Is It Prosperous to Feel Sad or Grieve?
Interesting phenomenon I have noticed. Many enlightened people subscribe to the “positive mental attitude” school of thought about having prosperity consciousness. Great, nothing wrong with that. But I notice that they really struggle when they encounter feelings of sadness or depression. They often feel guilty, and think that they must be failing in their job of being positive. Not true at all.
It is okay to feel sad sometimes. You would be emotionally crippled if you couldn’t.
The worst thing you can do for your mental wellbeing is to try and avoid your honest, real feelings, because you’re trying to be positive. You have to let yourself experience everything you are feeling from sadness to anger, even hate. (And of course everything from happiness to peace and bliss.
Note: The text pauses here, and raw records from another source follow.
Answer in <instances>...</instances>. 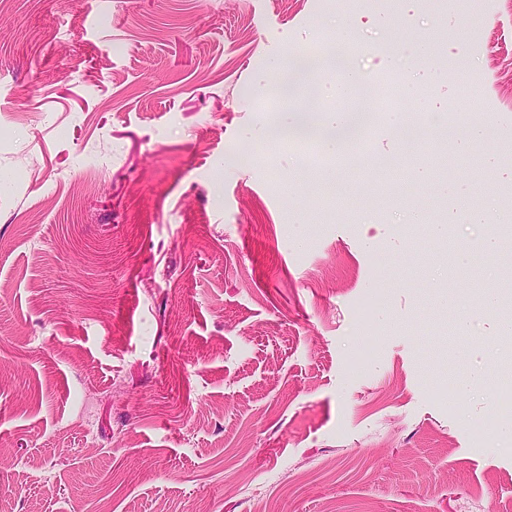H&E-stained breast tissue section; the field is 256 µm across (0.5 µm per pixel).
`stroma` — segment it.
Instances as JSON below:
<instances>
[{"label":"stroma","instance_id":"1","mask_svg":"<svg viewBox=\"0 0 512 512\" xmlns=\"http://www.w3.org/2000/svg\"><path fill=\"white\" fill-rule=\"evenodd\" d=\"M349 25L379 97L422 63L414 151L378 102L332 160L268 138L289 55ZM0 176V512H512L477 304L512 240L448 256L512 224V0H0ZM463 190L499 222L431 238Z\"/></svg>","mask_w":512,"mask_h":512}]
</instances>
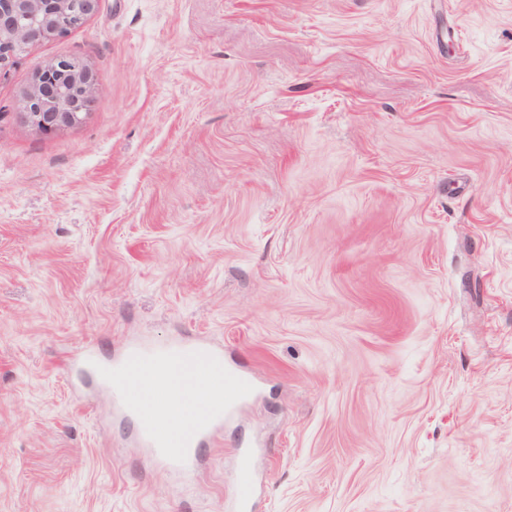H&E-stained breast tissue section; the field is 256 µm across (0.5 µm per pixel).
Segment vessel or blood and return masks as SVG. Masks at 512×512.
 Listing matches in <instances>:
<instances>
[{
	"label": "vessel or blood",
	"mask_w": 512,
	"mask_h": 512,
	"mask_svg": "<svg viewBox=\"0 0 512 512\" xmlns=\"http://www.w3.org/2000/svg\"><path fill=\"white\" fill-rule=\"evenodd\" d=\"M173 364L193 365L196 377L208 381L213 377L224 380L226 399L217 405L206 418L181 425L174 431L158 430L148 418H141V434L151 452L162 460L175 474L189 473L196 465L198 448L207 439L213 438L226 417L248 400L254 384L250 378L238 370L225 366L221 353L204 343L172 344L163 353ZM157 355L143 347H131L121 362L115 364L109 375V383L114 394H121L126 378L134 373L150 371ZM254 492L253 473L248 458H240L235 505L238 512H250Z\"/></svg>",
	"instance_id": "b4317fda"
}]
</instances>
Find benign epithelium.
<instances>
[{"instance_id": "obj_1", "label": "benign epithelium", "mask_w": 512, "mask_h": 512, "mask_svg": "<svg viewBox=\"0 0 512 512\" xmlns=\"http://www.w3.org/2000/svg\"><path fill=\"white\" fill-rule=\"evenodd\" d=\"M99 0H0V73L19 55L63 36L98 9ZM95 103V79L82 58L61 57L37 69L20 117L39 134L77 125Z\"/></svg>"}]
</instances>
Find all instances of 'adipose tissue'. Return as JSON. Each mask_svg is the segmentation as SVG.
Instances as JSON below:
<instances>
[{
  "mask_svg": "<svg viewBox=\"0 0 512 512\" xmlns=\"http://www.w3.org/2000/svg\"><path fill=\"white\" fill-rule=\"evenodd\" d=\"M142 392L145 414L170 427L205 416L220 390L207 383L198 384L195 377L161 364L156 368L152 383L143 387Z\"/></svg>",
  "mask_w": 512,
  "mask_h": 512,
  "instance_id": "obj_1",
  "label": "adipose tissue"
}]
</instances>
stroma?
<instances>
[{
	"mask_svg": "<svg viewBox=\"0 0 512 512\" xmlns=\"http://www.w3.org/2000/svg\"><path fill=\"white\" fill-rule=\"evenodd\" d=\"M181 337L259 383L185 490L104 384ZM241 452L252 512H512V0H101L0 76V512H225ZM95 103V79L82 58L61 57L37 69L19 112L39 134L77 125Z\"/></svg>",
	"mask_w": 512,
	"mask_h": 512,
	"instance_id": "35a3bbf8",
	"label": "stroma"
}]
</instances>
But that’s not our discussion today.)
If you feel angry about something or at someone, that’s real. You want to then explore in your own mind, why are you feeling that way. (Usually when you are angry at someone, it’s because you see something in them that you hate or are threatened by in yourself.) The anger will pass. Make sure there is a lesson left over for you.
Another dynamic that comes into play as you develop, is you start to better understand what’s really a hill to die on about getting angry. When I was 25, I would get livid when the car in front of me, waited four seconds before moving once the signal turned green. Somebody driving the speed limit in the left lane was enough to have me frothing at the mouth. I agonized at how slow the elevator door took to close, even though I had pushed the “close” button six times.
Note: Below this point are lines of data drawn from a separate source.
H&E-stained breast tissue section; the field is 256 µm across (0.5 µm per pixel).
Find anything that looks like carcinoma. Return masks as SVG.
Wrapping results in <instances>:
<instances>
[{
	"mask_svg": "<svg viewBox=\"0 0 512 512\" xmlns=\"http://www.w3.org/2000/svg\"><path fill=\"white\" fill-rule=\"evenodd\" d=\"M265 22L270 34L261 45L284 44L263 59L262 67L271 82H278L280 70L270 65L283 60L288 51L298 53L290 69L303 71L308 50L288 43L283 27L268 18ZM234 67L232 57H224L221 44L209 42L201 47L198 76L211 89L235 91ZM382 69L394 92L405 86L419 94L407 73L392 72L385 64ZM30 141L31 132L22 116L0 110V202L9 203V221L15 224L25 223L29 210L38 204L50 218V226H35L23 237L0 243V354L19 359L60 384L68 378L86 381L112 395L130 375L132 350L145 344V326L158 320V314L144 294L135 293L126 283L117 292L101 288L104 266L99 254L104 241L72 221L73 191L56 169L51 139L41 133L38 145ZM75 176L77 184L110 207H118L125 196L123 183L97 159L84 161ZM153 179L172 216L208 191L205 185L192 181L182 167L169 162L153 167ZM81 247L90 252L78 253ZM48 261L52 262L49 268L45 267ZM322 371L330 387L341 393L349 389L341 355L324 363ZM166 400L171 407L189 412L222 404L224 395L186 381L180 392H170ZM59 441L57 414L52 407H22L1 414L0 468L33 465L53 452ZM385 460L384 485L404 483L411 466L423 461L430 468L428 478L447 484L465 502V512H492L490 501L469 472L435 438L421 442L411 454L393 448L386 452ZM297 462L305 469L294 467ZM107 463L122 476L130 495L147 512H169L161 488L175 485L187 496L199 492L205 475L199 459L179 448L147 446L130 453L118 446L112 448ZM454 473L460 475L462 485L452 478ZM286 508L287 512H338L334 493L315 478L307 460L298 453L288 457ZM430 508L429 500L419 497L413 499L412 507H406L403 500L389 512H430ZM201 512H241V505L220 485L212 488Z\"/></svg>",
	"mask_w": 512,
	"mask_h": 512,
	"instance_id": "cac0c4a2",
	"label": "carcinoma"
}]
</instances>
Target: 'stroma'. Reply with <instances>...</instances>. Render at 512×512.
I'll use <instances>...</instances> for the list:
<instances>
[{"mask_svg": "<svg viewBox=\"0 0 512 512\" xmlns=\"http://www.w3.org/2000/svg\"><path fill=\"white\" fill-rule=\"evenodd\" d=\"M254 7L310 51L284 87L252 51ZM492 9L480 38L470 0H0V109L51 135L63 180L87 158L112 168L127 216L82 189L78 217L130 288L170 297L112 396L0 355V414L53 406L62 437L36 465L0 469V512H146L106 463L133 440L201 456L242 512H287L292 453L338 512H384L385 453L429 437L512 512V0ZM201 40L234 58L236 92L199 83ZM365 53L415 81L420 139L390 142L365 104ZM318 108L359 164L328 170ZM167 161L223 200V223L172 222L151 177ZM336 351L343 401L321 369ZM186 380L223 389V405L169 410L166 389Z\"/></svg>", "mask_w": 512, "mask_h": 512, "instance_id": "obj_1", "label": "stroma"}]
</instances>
Of course you can imagine how this played out when I perceived that someone didn’t respect me, disagreed with me, or actually criticized me. The snarky comments I get in this blog that amuse me nowadays, would have set me off to war when I was 30 or 35.
As I have advanced in years, thankfully my perspective has developed as well. You’ve hopefully seen the same kind of evolution as well. As you become wiser, you see the foolishness is getting angry about trivial and trifling things. (And you recognize how many things are trivial and trifling.)
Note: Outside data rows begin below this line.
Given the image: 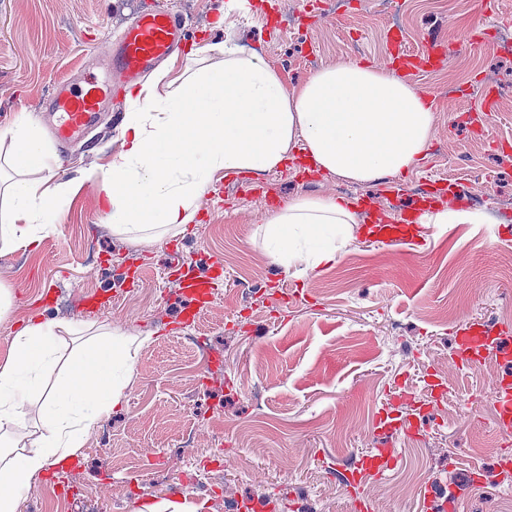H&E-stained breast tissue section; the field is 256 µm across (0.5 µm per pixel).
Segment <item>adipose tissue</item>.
Returning a JSON list of instances; mask_svg holds the SVG:
<instances>
[{
  "mask_svg": "<svg viewBox=\"0 0 512 512\" xmlns=\"http://www.w3.org/2000/svg\"><path fill=\"white\" fill-rule=\"evenodd\" d=\"M162 84L130 88L131 104L108 164L56 180V158L28 113H19L0 179L9 222L0 230L7 251L39 243L85 186L98 188L115 235L157 241L192 223L218 174L261 175L282 167L295 150L340 180L373 183L405 174L426 154L434 106L416 85L386 67L350 61L322 68L288 89L257 54L220 50L215 61L189 71L170 60ZM362 218L352 199L296 198L264 225L268 255L284 269L335 263ZM417 223L488 224L481 208L439 204ZM73 323L28 319L0 354V512H19L24 491L47 471H66L88 434L120 406L142 338L102 326L62 354ZM57 379L43 392L48 373ZM40 424L28 431L30 406Z\"/></svg>",
  "mask_w": 512,
  "mask_h": 512,
  "instance_id": "1",
  "label": "adipose tissue"
}]
</instances>
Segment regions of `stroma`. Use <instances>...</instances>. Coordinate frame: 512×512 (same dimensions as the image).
<instances>
[{"instance_id":"obj_1","label":"stroma","mask_w":512,"mask_h":512,"mask_svg":"<svg viewBox=\"0 0 512 512\" xmlns=\"http://www.w3.org/2000/svg\"><path fill=\"white\" fill-rule=\"evenodd\" d=\"M0 0V154L16 113L39 116L57 80L104 54L140 9L180 12L201 47L257 49L295 88L319 69L360 60L398 67L426 91L436 123L426 156L399 178L351 186L362 217L384 224L480 195L492 224L425 226L415 244L358 234L336 263L297 275L265 251L261 228L288 199L338 196L339 179L303 157L264 175L215 181L184 233L135 243L113 235L95 187H83L37 249L0 255L12 292L0 351L39 313L145 338L125 402L88 435L65 473L47 472L19 512H137L176 498L200 464L192 500L240 512H354L337 472L383 447L373 424L402 414L387 478H366L370 512H512V437L495 424L512 354L462 366L456 336L476 323L512 339V0ZM119 98L93 146H69L65 181L119 149ZM215 288L186 316L184 277ZM212 360L197 362L195 338Z\"/></svg>"}]
</instances>
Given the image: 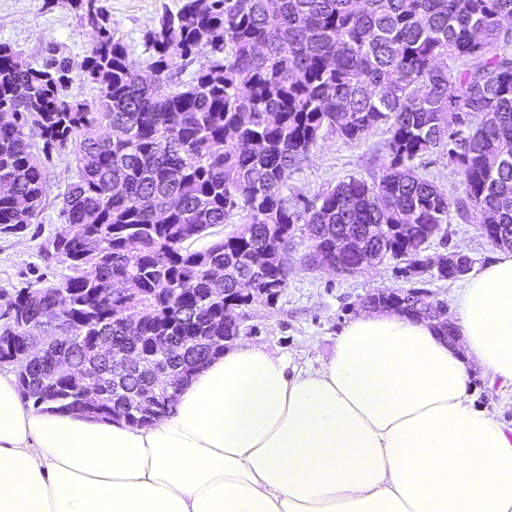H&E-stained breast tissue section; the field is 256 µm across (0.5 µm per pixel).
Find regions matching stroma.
<instances>
[{"instance_id":"obj_1","label":"stroma","mask_w":512,"mask_h":512,"mask_svg":"<svg viewBox=\"0 0 512 512\" xmlns=\"http://www.w3.org/2000/svg\"><path fill=\"white\" fill-rule=\"evenodd\" d=\"M110 28L127 45L132 57L148 58L144 34L164 10L177 9L180 0H102ZM97 40L94 28L86 25L70 0H0V43L22 52L31 63L42 62L48 48H57L70 60L73 81L66 91L72 101L92 99L95 83L82 75L81 65ZM383 130L372 131L364 140L347 142L327 136L309 159L288 181V198L313 197L354 176L370 180L379 177L384 161ZM77 168L72 154L53 152L45 169L44 209L35 224L25 230L0 233V326L9 302L21 287L39 281L57 282L68 273L66 264L44 262L40 250L62 228V194L75 181ZM459 249L473 258L474 271L488 266L497 252L478 232L476 224L452 217L446 239L433 240L429 255L438 256ZM309 242L296 231L288 253L292 272L288 285L273 301H261L240 311L241 341L262 346L284 356L289 370L319 367L335 348L336 336L350 319L358 315V301L367 292L404 286L389 261L352 276L331 274L306 266L303 257ZM468 391L476 407L494 411L512 426V392L487 386L479 371H472Z\"/></svg>"}]
</instances>
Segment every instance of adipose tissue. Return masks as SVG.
<instances>
[{"mask_svg": "<svg viewBox=\"0 0 512 512\" xmlns=\"http://www.w3.org/2000/svg\"><path fill=\"white\" fill-rule=\"evenodd\" d=\"M463 348L363 312L320 367L243 343L149 425L37 406L0 372V512H512V427L468 367L512 385V251L455 299ZM468 392L476 407L495 411L500 420L507 426H512V392L501 390L498 386H487L479 373L472 370L468 382Z\"/></svg>", "mask_w": 512, "mask_h": 512, "instance_id": "ef3b65f1", "label": "adipose tissue"}]
</instances>
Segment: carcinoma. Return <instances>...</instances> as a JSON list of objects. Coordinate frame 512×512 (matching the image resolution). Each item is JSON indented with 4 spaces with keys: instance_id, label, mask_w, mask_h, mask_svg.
<instances>
[{
    "instance_id": "carcinoma-1",
    "label": "carcinoma",
    "mask_w": 512,
    "mask_h": 512,
    "mask_svg": "<svg viewBox=\"0 0 512 512\" xmlns=\"http://www.w3.org/2000/svg\"><path fill=\"white\" fill-rule=\"evenodd\" d=\"M72 2L81 17L94 14L99 33L82 64L98 84L93 100L62 96L71 69L56 50L35 67L0 43V185L12 188L0 193V230L42 211L41 156L68 149L79 172L62 196L65 226L41 249L71 274L18 290L14 321L0 328L9 335L0 361L26 350V320L53 339L48 359L70 357L64 374L18 366L36 404L105 418L118 410L136 425L170 411L184 379L239 335L224 304L245 307L243 288L265 289L258 301L288 285L280 254L297 224L311 266H352L364 254L441 281L473 263L462 253L458 267H436L425 254L450 208L467 222L512 226V0H182L145 34L153 54L143 64L106 28L99 0ZM205 48L214 58L180 81ZM380 127L379 180L350 177L301 206L284 195L326 136L356 141ZM440 148L461 176L454 203L414 166ZM235 213L230 235L192 248ZM257 252L267 256L260 266ZM115 279L135 292L112 295ZM400 292L408 316L448 332L440 300L420 287ZM100 339L126 357L96 359ZM134 359L153 364L157 379L130 371ZM92 367L147 394V409L108 381L97 404L84 403Z\"/></svg>"
}]
</instances>
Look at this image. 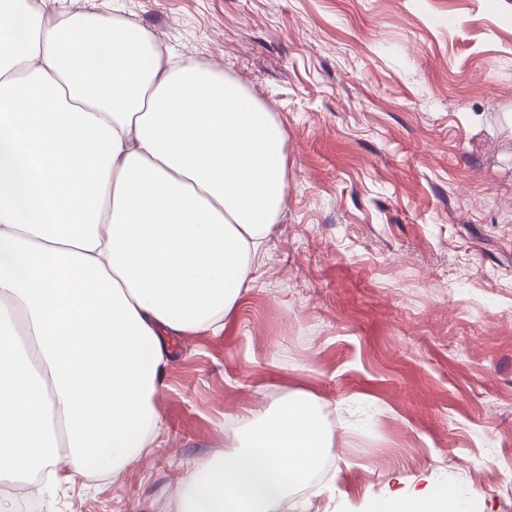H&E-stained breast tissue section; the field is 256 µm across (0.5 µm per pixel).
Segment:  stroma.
Returning a JSON list of instances; mask_svg holds the SVG:
<instances>
[{"mask_svg":"<svg viewBox=\"0 0 512 512\" xmlns=\"http://www.w3.org/2000/svg\"><path fill=\"white\" fill-rule=\"evenodd\" d=\"M242 85L284 135L281 213L222 330L173 336L162 426L38 512H174L188 468L300 394L334 434L278 512L456 486L512 512V0H79Z\"/></svg>","mask_w":512,"mask_h":512,"instance_id":"1","label":"stroma"}]
</instances>
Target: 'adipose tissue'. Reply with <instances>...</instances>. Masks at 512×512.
<instances>
[{
    "mask_svg": "<svg viewBox=\"0 0 512 512\" xmlns=\"http://www.w3.org/2000/svg\"><path fill=\"white\" fill-rule=\"evenodd\" d=\"M285 193L283 134L239 83L107 16L0 0L1 482L142 459L169 337L222 328Z\"/></svg>",
    "mask_w": 512,
    "mask_h": 512,
    "instance_id": "1",
    "label": "adipose tissue"
}]
</instances>
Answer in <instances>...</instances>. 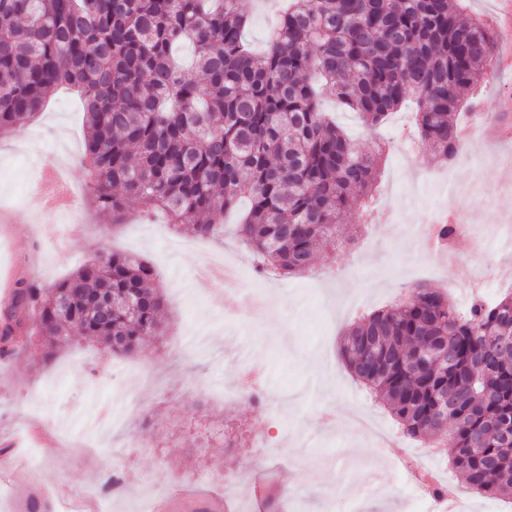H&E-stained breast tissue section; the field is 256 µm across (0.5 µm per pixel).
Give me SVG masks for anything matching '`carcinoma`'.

A similar dynamic is in play with feelings of hate. It’s usually about something we dislike intensely within ourselves. Certainly not always. You can (and should) hate the fact that some people molest children, abuse animals, or murder others. To think you would become enlightened by not being angry about things like that seems illogical, even preposterous to me. Of course harboring hate in your heart is like drinking battery acid. It’s important that you find a way to channel that hate constructively and transform it into good somehow.
If your beloved family pet dies, allow yourself to experience that sadness and heartache. If your spouse or family member dies, of course you’re going to grieve and experience great anguish. For a while at least, grief is our reminder of how much we cared and loved someone very special to us.
It’s okay (and necessary) to experience that. That is what makes you a conscious human. Allow that process to unfold and hopefully reach the point when the memories are a blessing to you. But that won’t occur if you don’t allow yourself the necessity of experiencing your true feelings and processing through them. (And getting professional help if necessary, especially for children.)
Please. Allow yourself to feel the whole spectrum of feelings. Because even the ones we think are negative, actually contain many benefits and blessings for us long term. And if you practice many of the other things we discuss on this blog, ultimately you’ll end up with more of the positive, happy feelings. That’s my wish for you.